Provided text:
═══
Any attempt at changing meat intake practices requires recognizing the multiple socio-behavioral factors linked to meat eating. (Fellet, 2015; Godfray et al., 2018). Besides the nutritional quality, availability, affordability and sensory appeal of meat alternatives are important factors that are basic to the success of strategies for meat substitution in popular diets. The sensory aspects, relevant to consumer acceptance of dietary substitutes have been well recognized. (Al-Thawadi, 2018). Appearance, texture, aroma, flavor, are important aspects to be taken care of in the creation of meat analogues. While a variety of vegetable-based substitutes or alternatives to meat are available, some of them may be more acceptable and appealing than others. In addition to the environmental and health aspects, cost is a major factor influencing dietary choices. Vegetable proteins have lower prices and a much longer shelf life than muscle proteins. The low cost of certain plant proteins, combined with the sensory appeal makes a strong case for the increasing demands for meat analogues or veggie meats. They could easily find a place on the dinner table as an economical replacement for meat among those seeking to reduce their food budgets. Although vegetable protein is lower in cost and has longer shelf life, most meat analogues are as expensive or cost more than their meat equivalent. Plausible reasons include the low demand and/or the cost of research in developing meaty taste and texture. Currently the soy protein products such as dry nuggets and granules that have been around for more than 50 years are the main low-cost analogue. It is anticipated that a paradigm shift in the dietary patterns would be followed by an accelerated demand and lowering of prices. This has been observed in the case of tissue-cultured meat discussed later in this update.

It is heartening that there is an emerging shift in dietary preferences towards veganism and vegetarianism and more importantly, recent years have seen an increase in the number of flexitarians.

While Jessica Brown states that retailers and restaurants are targeting the growing number of flexitarians, (Brown, 2018), Patrick O. Brown of “impossible foods” says that targeting the hard core, uncompromising meat-lovers is the only way to accomplish the mission of reducing global meat consumption. Veganism is on the rise prompting Silicone valley’s tech giants, such as Bill Gates, Sergey Brin, Biz Stone and Evan Williams to turn food innovators. They hope that their high-tech toolkits will help create products that meat-lovers will be happy to adopt. (Fellet, 2015). The sheer novelty and curiosity about veggie meats may tempt people to try them, and should they succeed in pleasing the palate, they would quickly and easily find a place on the meat-addicts plate. In light of the above, we have presented an inventory of those meat-mimics that can match mainly the sensory equivalence of meats, along with some information about their nutritional benefits, availability and affordability.
═══
Data listing:
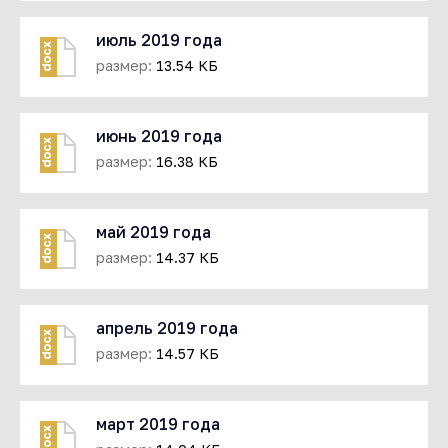
июль 2019 года
docx
размер:
13.54 КБ
июнь 2019 года
docx
размер:
16.38 КБ
май 2019 года
docx
размер:
14.37 КБ
апрель 2019 года
docx
размер:
14.57 КБ
март 2019 года
docx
═══
Work order 1: According to the passage on meat analogues, which soy protein products have been the main low-cost analogue for more than 50 years?
Work order 2: Reproduce the part of the passage on meat analogues starting with "It is heartening" and going on through "number of flexitarians.".

Task answer 1: Dry nuggets and granules.

Task answer 2:
It is heartening that there is an emerging shift in dietary preferences towards veganism and vegetarianism and more importantly, recent years have seen an increase in the number of flexitarians.